# The 10 Most Important Digital Cameras of All Time.



## runnah (Oct 30, 2013)

Interesting article. I remember using the sony one in high school to take photos of my paintings.The 10 Most Important Digital Cameras of All Time


----------



## wyogirl (Oct 30, 2013)

ACK!  I used the Sony as my very first digital camera in high school!  That thing took 3.5" floppy disks and had terrible quality but they were expensive at the time.  I remember having to sign my life away to check one out of the photo lab at school.  LOL.  Technology has come a long way!


----------



## Derrel (Oct 30, 2013)

Yes, some landmark cameras. The Nikon D1 was the very first digital camera I owned. I bought it used in February of 2001 for $3,000. I also payed a negotiated, discounted $400 for a 1-gigabyte IBM Microdrive!!! ACK!!!!!!! Prices back then were ridiculous! Software was also very primitive. Nikon Capture 1 was my first RAW converter, and that was very expensive, like $400 as I recall, but it was needed to be able to shoot .NEFs. Back then there was NO such thing as "digital fill light", or "clarity slider", and no "highlight recovery" tools in software...there were just the basics.


----------



## gsgary (Oct 30, 2013)

Where is the Epson RD1

Sent from my GT-I9100P using Tapatalk 2


----------



## Derrel (Oct 30, 2013)

gsgary said:


> Where is the Epson RD1



Yeah...Epson sold like 300, 320 of those things!
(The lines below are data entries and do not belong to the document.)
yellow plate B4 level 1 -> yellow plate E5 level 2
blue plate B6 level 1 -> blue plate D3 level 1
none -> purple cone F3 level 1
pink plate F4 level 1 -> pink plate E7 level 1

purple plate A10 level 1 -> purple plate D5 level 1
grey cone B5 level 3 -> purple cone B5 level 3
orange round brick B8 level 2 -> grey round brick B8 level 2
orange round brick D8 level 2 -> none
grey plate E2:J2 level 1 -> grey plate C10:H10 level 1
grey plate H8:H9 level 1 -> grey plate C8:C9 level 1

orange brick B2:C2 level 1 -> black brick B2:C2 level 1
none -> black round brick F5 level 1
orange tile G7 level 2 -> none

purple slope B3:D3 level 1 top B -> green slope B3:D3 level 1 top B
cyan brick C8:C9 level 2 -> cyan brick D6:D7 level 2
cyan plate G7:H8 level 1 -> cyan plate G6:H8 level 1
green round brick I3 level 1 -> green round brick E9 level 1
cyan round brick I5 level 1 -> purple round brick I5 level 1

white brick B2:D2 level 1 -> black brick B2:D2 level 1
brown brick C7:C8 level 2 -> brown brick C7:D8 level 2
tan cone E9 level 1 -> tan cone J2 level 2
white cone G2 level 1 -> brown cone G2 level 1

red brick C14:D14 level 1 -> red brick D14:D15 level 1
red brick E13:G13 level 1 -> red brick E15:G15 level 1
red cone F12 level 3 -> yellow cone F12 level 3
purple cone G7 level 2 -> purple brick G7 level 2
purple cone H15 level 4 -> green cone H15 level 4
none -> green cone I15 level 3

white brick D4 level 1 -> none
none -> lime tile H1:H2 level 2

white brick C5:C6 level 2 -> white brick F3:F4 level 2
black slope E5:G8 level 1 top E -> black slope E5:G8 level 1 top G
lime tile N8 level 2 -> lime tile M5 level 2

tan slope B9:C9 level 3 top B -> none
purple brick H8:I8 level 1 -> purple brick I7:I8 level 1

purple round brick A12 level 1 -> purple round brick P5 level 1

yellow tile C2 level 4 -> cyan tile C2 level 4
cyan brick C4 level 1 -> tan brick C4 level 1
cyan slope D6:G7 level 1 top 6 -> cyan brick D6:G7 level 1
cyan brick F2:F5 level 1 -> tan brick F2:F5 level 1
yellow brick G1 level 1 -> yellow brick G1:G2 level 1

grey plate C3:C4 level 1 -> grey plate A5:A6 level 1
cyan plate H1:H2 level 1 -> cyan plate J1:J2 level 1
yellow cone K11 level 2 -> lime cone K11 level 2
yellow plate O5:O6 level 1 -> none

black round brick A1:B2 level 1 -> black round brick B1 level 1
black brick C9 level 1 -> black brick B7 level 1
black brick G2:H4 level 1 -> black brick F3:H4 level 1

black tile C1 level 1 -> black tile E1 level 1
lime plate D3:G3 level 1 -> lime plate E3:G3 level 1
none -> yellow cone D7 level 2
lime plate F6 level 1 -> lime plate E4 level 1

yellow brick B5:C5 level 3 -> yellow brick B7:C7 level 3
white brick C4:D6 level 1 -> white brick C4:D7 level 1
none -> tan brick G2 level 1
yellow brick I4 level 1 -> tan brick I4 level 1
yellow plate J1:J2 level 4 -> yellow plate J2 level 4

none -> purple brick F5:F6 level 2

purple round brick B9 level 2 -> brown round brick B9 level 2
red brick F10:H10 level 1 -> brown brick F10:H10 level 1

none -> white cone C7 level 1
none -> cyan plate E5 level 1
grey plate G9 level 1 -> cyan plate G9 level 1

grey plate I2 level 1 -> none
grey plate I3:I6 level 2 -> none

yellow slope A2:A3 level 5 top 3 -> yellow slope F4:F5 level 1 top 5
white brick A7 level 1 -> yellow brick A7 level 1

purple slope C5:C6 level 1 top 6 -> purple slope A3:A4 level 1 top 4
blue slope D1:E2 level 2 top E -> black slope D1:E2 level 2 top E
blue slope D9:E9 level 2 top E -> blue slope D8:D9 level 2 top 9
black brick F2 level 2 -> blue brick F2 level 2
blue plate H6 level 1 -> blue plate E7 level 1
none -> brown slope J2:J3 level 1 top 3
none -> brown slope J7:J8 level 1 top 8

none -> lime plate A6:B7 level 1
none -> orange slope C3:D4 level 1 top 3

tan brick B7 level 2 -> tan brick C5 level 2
Similarly, where is any mention of the Nikon CoolPix 900, or 950, or 990 models? The swivel-body Nikon 9xx series cameras marked the first real penetration of 'affordable' digital camera ownership and actual use among the prosumers and the people who, back in the very late 1990's and early 2000's, were actually driving the relatively young "web" and the then-fairly-new "internet".

The way I recall things is that Polaroid had one of the first digital cameras that actually captured any significant mindshare among the industry elites, the people who wrote the magazine articles and who coded and filled the web pages we used to read, but that Polaroid was around $1,999 for a low-Megapixel and only so-so camera. Those early digital cameras were not that good; the Nikon CoolPix 900 changed perception in a HUGE way...again, I think in many ways, the CoolPix 9xx models were literally critical developments in the digital still camera industry because they had significant *mindshare. *They were the first digital cameras that most professional photographers bought.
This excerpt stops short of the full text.